Wie auch bei der KTM. Einmal richtig in Fahrt, ist bereits bei 40 km/h die maximale Zugkraft von 3080 Newton erreicht, ebenfalls weit mehr, als das Hinterrad auf den Asphalt übertragen kann. Kurz danach aber schrumpft die Zugkraft dramatisch. Trotzdem gilt es, den kurz übersetzten ersten Gang bis ans Drehzahllimit auszudrehen, um im Zweiten beim Maximum von 1900 Newton Anschluss zu finden. Gegen ein weiteres Problem hingegen kämpfen selbst die Profis vergeblich: das vehemente Steigen des Vorderrads, das nur mit sorgsamer Dosierung am Gasgriff zu beherrschen ist und eine bessere Zeit von null auf 100 km/h vereitelt. 4,7 Sekunden mehr ist nicht drin. Es klingt paradox, aber mit einem deutlich länger übersetzten ersten Gang und engeren Stufen ginge wesentlich mehr.

## DATEN
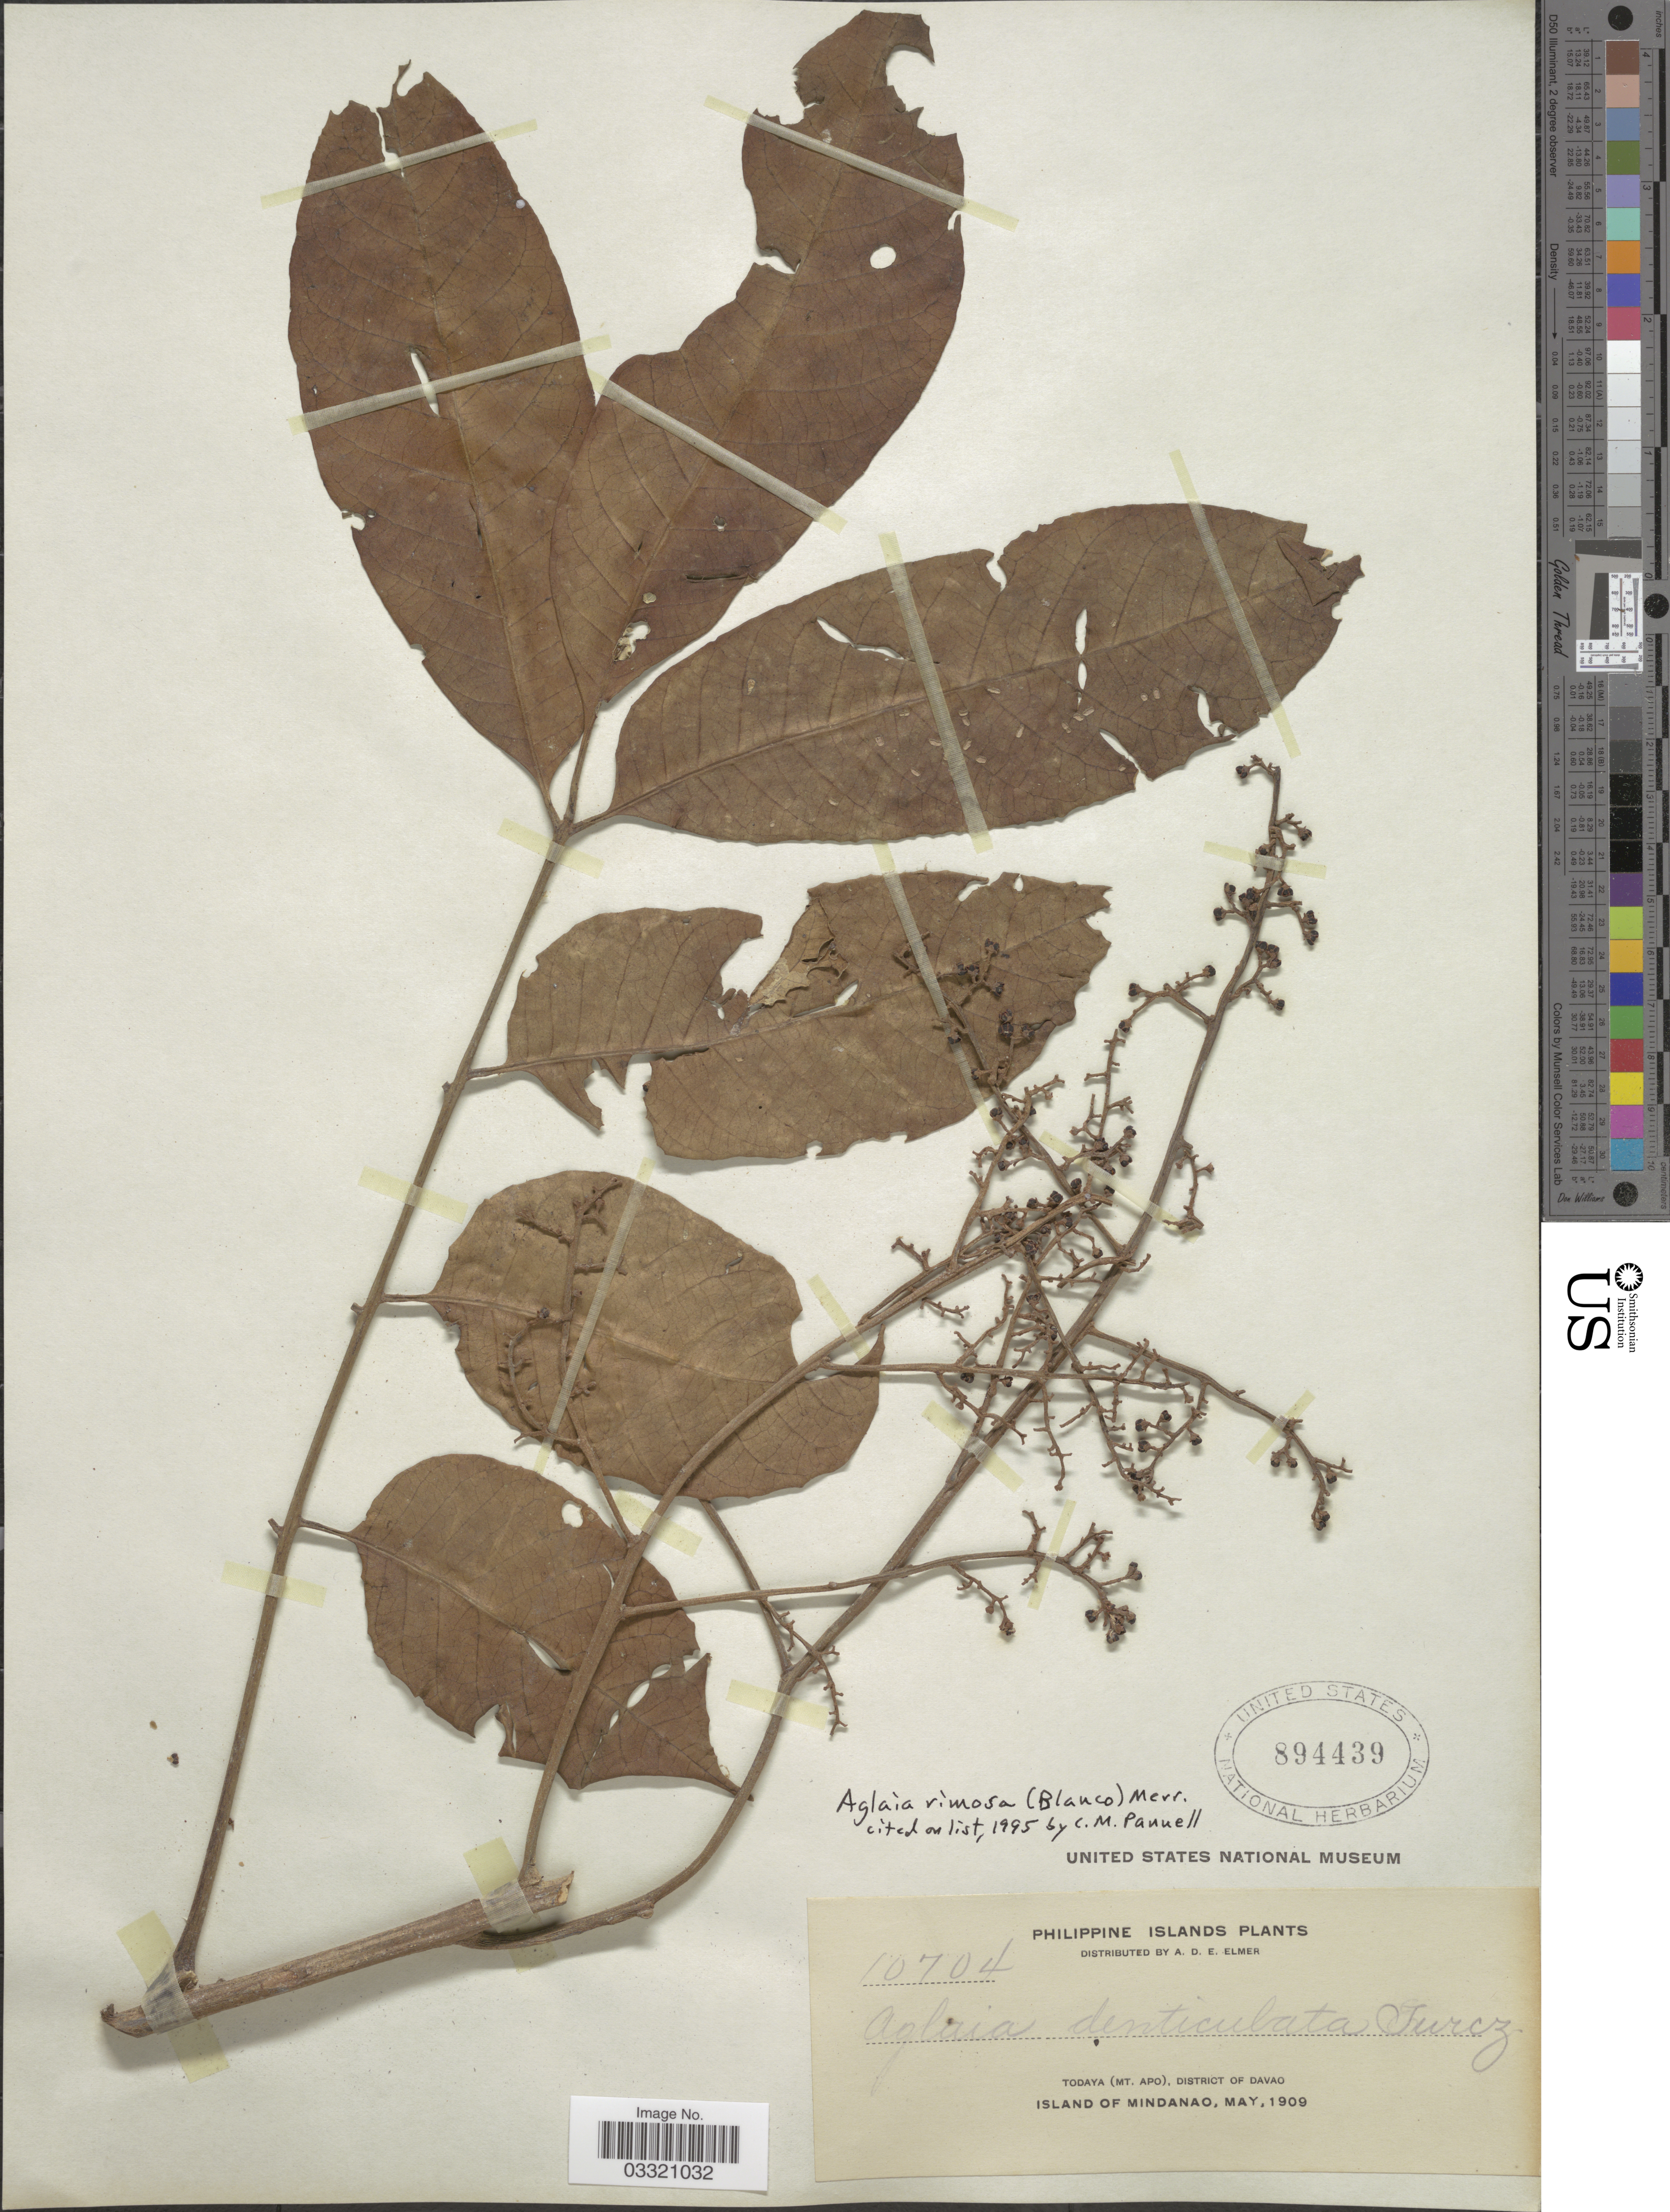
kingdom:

## AUFGABENSTELLUNG 1
Nennen Sie alle Zahlenangaben mit Einheit, die im Text zur Beschleunigung der KTM in Ziffern geschrieben sind.
## AUFGABENSTELLUNG 2
Schreiben Sie aus dem Text zur Beschleunigung der KTM den Abschnitt von „Wie auch bei“ bis „ginge wesentlich mehr.“ wortgetreu ab.
## AUFGABENSTELLUNG 3
Schreiben Sie den Text zur Beschleunigung der KTM im Anschluss an seinen letzten Satz weiter.

## ANTWORT 1
40 km/h, 3080 Newton, 1900 Newton, 100 km/h, 4,7 Sekunden

## ANTWORT 2
Wie auch bei der KTM. Einmal richtig in Fahrt, ist bereits bei 40 km/h die maximale Zugkraft von 3080 Newton erreicht, ebenfalls weit mehr, als das Hinterrad auf den Asphalt übertragen kann. Kurz danach aber schrumpft die Zugkraft dramatisch. Trotzdem gilt es, den kurz übersetzten ersten Gang bis ans Drehzahllimit auszudrehen, um im Zweiten beim Maximum von 1900 Newton Anschluss zu finden. Gegen ein weiteres Problem hingegen kämpfen selbst die Profis vergeblich: das vehemente Steigen des Vorderrads, das nur mit sorgsamer Dosierung am Gasgriff zu beherrschen ist und eine bessere Zeit von null auf 100 km/h vereitelt. 4,7 Sekunden mehr ist nicht drin. Es klingt paradox, aber mit einem deutlich länger übersetzten ersten Gang und engeren Stufen ginge wesentlich mehr.

## ANTWORT 3
Genau der richtige Moment also, um V-Rod und Vmax zu schieben: stark, lang, schwer. Zu schwer. Die alte Dragster-Weisheit, dass jedes Kilo Zeit kostet, kommt hier signifikant zum Tragen. In absoluten Zahlen: 3,6 Sekunden für die V-Rod, 3,3 Sekunden für die Vmax. An die Topzeiten von GSX-R 1000 und ZX-12R reichen sie also nicht heran. Die 1200er, der V2 der Harley und der V4 der Vmax, besitzen aufgrund der kurz übersetzten ersten Gänge und des bulligen Drehmoments im ersten Moment zwar enorme Zugkraft am Hinterrad. Doch beim Schalten bei 96 (Harley) respektive 80 km/h fallen beide im gegensatz zur erheblich leichteren Kawasaki und Suzuki schlagartig in ein tiefes Loch.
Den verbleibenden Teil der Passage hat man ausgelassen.